O DNA do Rap e a figura do DJ
Rashid:
Justamente por essa capacidade de transitar por tanta coisa na música,
quando a gente traz outras coisas pro estúdio e pro palco, ao invés de
subtrair aquele elemento Rap, aquilo se soma ao Rap.
Nossa música é muita baseada na vivência, então essa substância não se perde. Já o DJ é algo que não fica de fora do Rap. O hip-hop começou com eles e vai seguir assim. DJ e MC têm de ser uma dupla entrosada porque isso faz muita diferença.
A estrutura
Rashid: Não
sei dizer se a estrutura para shows hoje melhorou ou eu que comecei a
chegar em lugares “melhores” com o crescimento da carreira. Mas a coisa
ainda é feia, dependendo do local. Eventos abertos, cidades de interior e
eventos na periferia ainda sofrem muita com a falta de estrutura. Já
passamos por poucas e boas por aí.
A diferença é gritante pra quando você se apresenta num grande festival ou numa casa grande, tipo o Espaço das Américas. O SESC, por exemplo, sempre se apresenta como um lugar aconchegante pro público e pros artistas, a estrutura é realmente boa. Mas a nível nacional ainda sofremos bastante nos outros lugares com som, palco, luz, etc.

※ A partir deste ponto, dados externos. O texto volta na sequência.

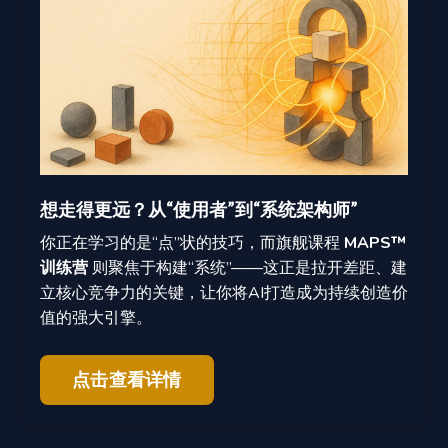
想走得更远？从“使用者”到“系统架构师”
你正在学习的是“点”状的技巧，而旗舰课程
MAPS™
训练营
则聚焦于构建“系统”——这正是拉开差距、建
立核心竞争力的关键，让你将AI打造成为持续创造价
值的强大引擎。
点击查看详情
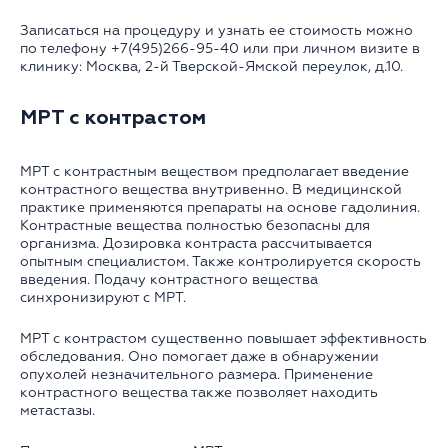
Записаться на процедуру и узнать ее стоимость можно
по телефону +7(495)266-95-40 или при личном визите в
клинику: Москва, 2-й Тверской-Ямской переулок, д.10.
МРТ с контрастом
МРТ с контрастным веществом предполагает введение
контрастного вещества внутривенно. В медицинской
практике применяются препараты на основе гадолиния.
Контрастные вещества полностью безопасны для
организма. Дозировка контраста рассчитывается
опытным специалистом. Также контролируется скорость
введения. Подачу контрастного вещества
синхронизируют с МРТ.
МРТ с контрастом существенно повышает эффективность
обследования. Оно помогает даже в обнаружении
опухолей незначительного размера. Применение
контрастного вещества также позволяет находить
метастазы.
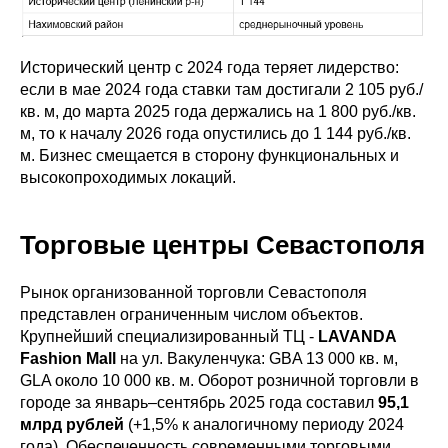
Исторический центр с 2024 года теряет лидерство:
если в мае 2024 года ставки там достигали 2 105 руб./
кв. м, до марта 2025 года держались на 1 800 руб./кв.
м, то к началу 2026 года опустились до 1 144 руб./кв.
м. Бизнес смещается в сторону функциональных и
высокопроходимых локаций.
Торговые центры Севастополя
Рынок организованной торговли Севастополя
представлен ограниченным числом объектов.
Крупнейший специализированный ТЦ -
LAVANDA
Fashion Mall
на ул. Вакуленчука: GBA 13 000 кв. м,
GLA около 10 000 кв. м. Оборот розничной торговли в
городе за январь–сентябрь 2025 года составил
95,1
млрд рублей
(+1,5% к аналогичному периоду 2024
года). Обеспеченность современными торговыми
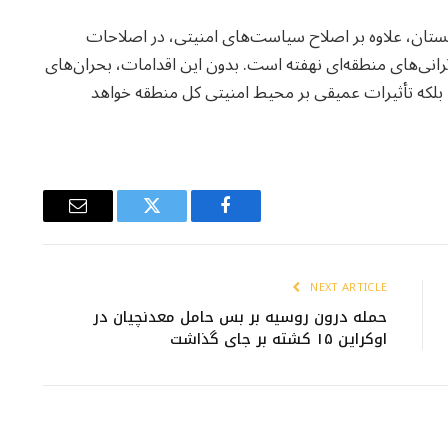
وچستان، علاوه بر اصلاح سیاست‌های امنیتی، در اصلاحات
انی‌های منطقه‌ای نهفته است. بدون این اقدامات، بحران‌های
رد، بلکه تأثیرات عمیقی بر محیط امنیتی کل منطقه خواهد
Email
Twitter
Facebook
NEXT ARTICLE
حمله درون روسیه بر بس حامل معدنچیان در
اوکراین ۱۵ کشته بر جای گذاشت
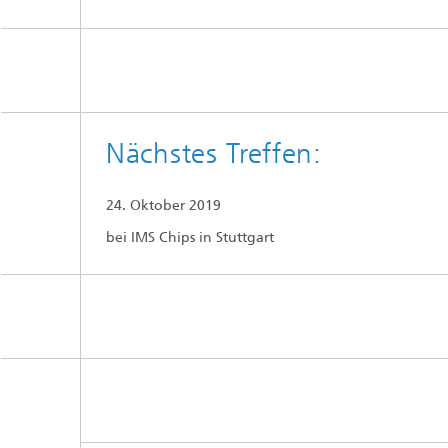
Nächstes Treffen:
24. Oktober 2019
bei IMS Chips in Stuttgart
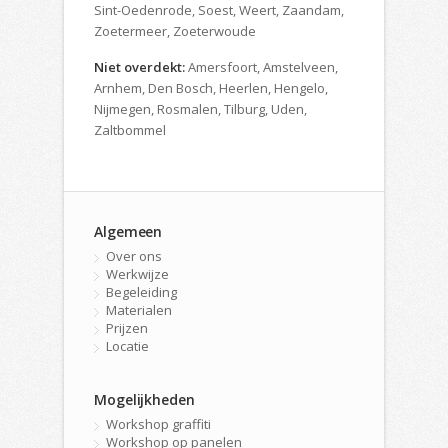
Sint-Oedenrode, Soest, Weert, Zaandam,
Zoetermeer, Zoeterwoude
Niet overdekt:
Amersfoort, Amstelveen,
Arnhem, Den Bosch, Heerlen, Hengelo,
Nijmegen, Rosmalen, Tilburg, Uden,
Zaltbommel
Algemeen
Over ons
Werkwijze
Begeleiding
Materialen
Prijzen
Locatie
Mogelijkheden
Workshop graffiti
Workshop op panelen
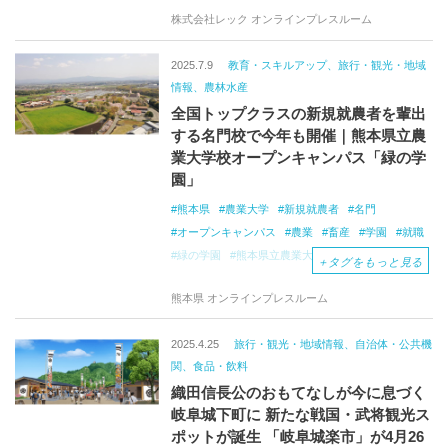
アニバーサリー
お宮参り
入園
入学
株式会社レック オンラインプレスルーム
フォトグラファー
ラヴィ・クルール
ラヴィ・ファクトリー
2025.7.9
教育・スキルアップ、旅行・観光・地域
情報、農林水産
全国トップクラスの新規就農者を輩出
する名門校で今年も開催｜熊本県立農
業大学校オープンキャンパス「緑の学
園」
熊本県
農業大学
新規就農者
名門
オープンキャンパス
農業
畜産
学園
就職
緑の学園
熊本県立農業大学校
＋
タグをもっと見る
熊本県 オンラインプレスルーム
2025.4.25
旅行・観光・地域情報、自治体・公共機
関、食品・飲料
織田信長公のおもてなしが今に息づく
岐阜城下町に 新たな戦国・武将観光ス
ポットが誕生 「岐阜城楽市」が4月26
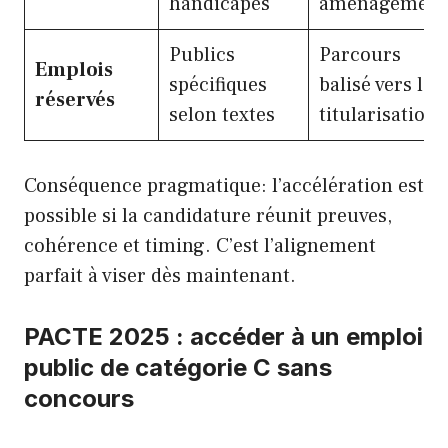
handicapés
aménagement
Publics
Parcours
Emplois
spécifiques
balisé vers la
réservés
selon textes
titularisation
Conséquence pragmatique: l’accélération est
possible si la candidature réunit preuves,
cohérence et timing. C’est l’alignement
parfait à viser dès maintenant.
PACTE 2025 : accéder à un emploi
public de catégorie C sans
concours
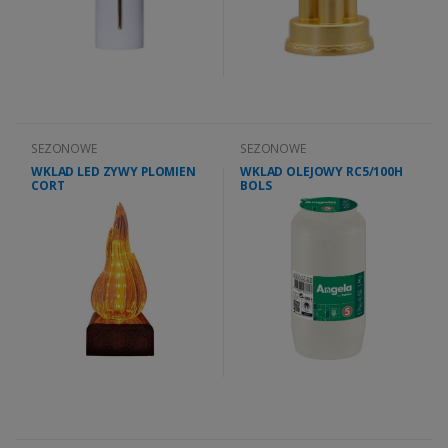
SEZONOWE
SEZONOWE
WKLAD LED ZYWY PLOMIEN
WKLAD OLEJOWY RC5/100H
CORT
BOLS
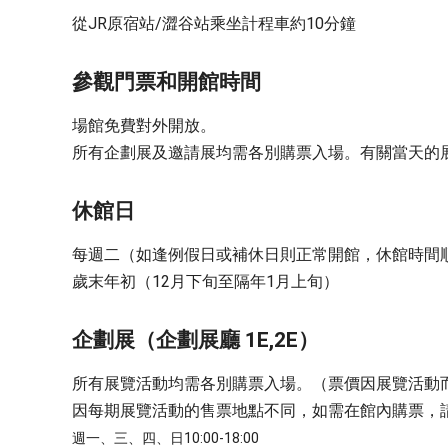
從JR原宿站/澀谷站乘坐計程車約10分鐘
參觀門票和開館時間
場館免費對外開放。
所有企劃展及邀請展均需各別購票入場。有關當天的
休館日
每週二（如逢例假日或補休日則正常開館，休館時間
歲末年初（12月下旬至隔年1月上旬）
企劃展（企劃展廳 1E,2E）
所有展覽活動均需各別購票入場。（票價因展覽活動而異
因每期展覽活動的售票地點不同，如需在館內購票，
週一、三、四、日10:00-18:00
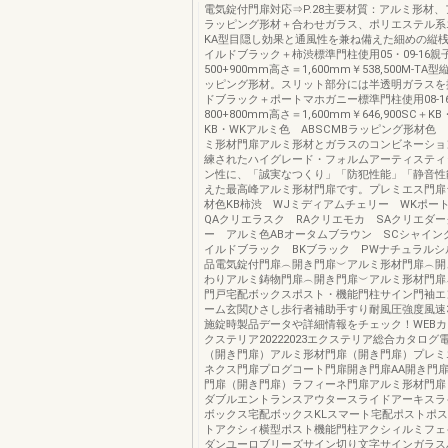
電気錠付門扉対応⇒P.28主要材質：アルミ形材
ラッピング形材＋合わせガラス、ポリエステル系
KA型目隠し効果と通風性を兼ね備えた細めの縦
イルドブラック＋柿渋標準門柱使用05・09-16親
500+900mm高さ＝1,600mm￥538,500M-T
ッピング形材。スリット部分には半透明ガラスを
ドブラック＋ポートマホガニー標準門柱使用08-1
800+800mm高さ＝1,600mm￥646,900SC＋K
KB・WKアルミ色 ABSCMBラッピング形材色 
ミ形材門扉アルミ形材とガラスのコンビネーショ
練されたハイグレード・フォルムアーティスティ
ン性に、「誠実なつくり」「防犯性能」「静音性
えた最高峰アルミ形材門扉です。プレミエス門扉
材色KB柿渋 WJミディアムチェリー WKポ
QAクリエラスク RAクリエモカ SAクリエダー
ー アルミ色ABオータムブラウン SCシャイン
イルドブラック BKブラック PWナチュラルシル
品電気錠付門扉︵開き門扉︶アルミ形材門扉︵開
わりアルミ鋳物門扉︵開き門扉︶アルミ形材門扉
門戸宅配ボックスポスト・機能門柱サイン門袖エ
ーム玄関ひさし歩行者補助手すり耐風圧強度風速33
施錠時製品データや詳細情報をチェック！WEB
クステリア20222023エクステリア総合カタログ
（開き門扉）アルミ形材門扉（開き門扉）プレミ
ネクス門扉プログコート門扉開き門扉AA開き門扉
門扉（開き門扉）ラフィーネ門扉アルミ形材門扉
ダブルエントランスアウタースライドアーキスラ
ボックス宅配ボックスKLスマート宅配ポストポ
トアクシィ横型ポスト機能門柱アクシィルミフェ
ダンユーロブリーズサイン切り文字サインガラス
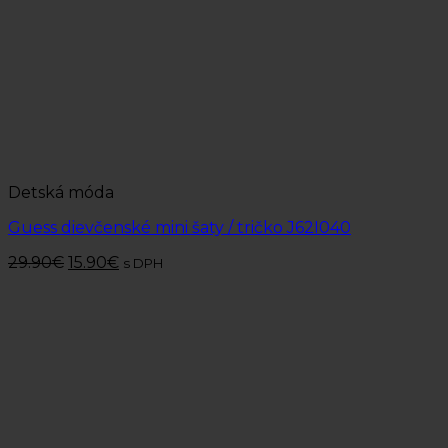
Detská móda
Guess dievčenské mini šaty / tričko J62I040
29.90
€
15.90
€
s DPH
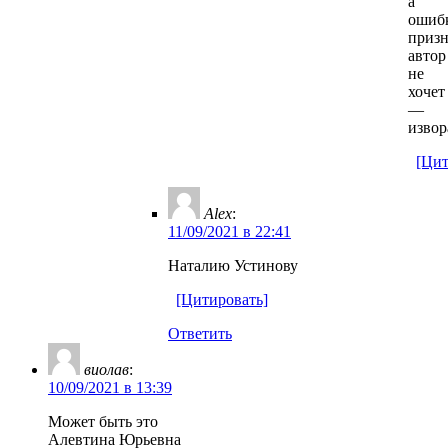
а
ошиб
призн
автор
не
хочет
—
извор
[Цит
Alex
:
11/09/2021 в 22:41
Наталию Устинову
[Цитировать]
Ответить
виолав
:
10/09/2021 в 13:39
Может быть это
Алевтина Юрьевна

O Rap em tempos de intolerância
Rashid: Nesse
momento, quando um artista se posiciona, ele toma pedrada. Isso é
triste. Se ele tem uma posição política diferente da do fã, ele vai ser
alvo de críticas nas redes sociais. Ninguém quer compreender ninguém e
nem respeitar.
Terrível! A gente vai tentando dialogar com calma porque tudo vira briga e meme atualmente.
O futuro com música, literatura e vídeo
Rashid: Vai
ser tranquilo, gosto de trabalhar (risos). O livro vai fazer a gente
chegar em outros locais e conversar com outras pessoas, isso vai ser
lindo. Fora isso, é continuar a tour do CRISE e planejar novos lançamentos.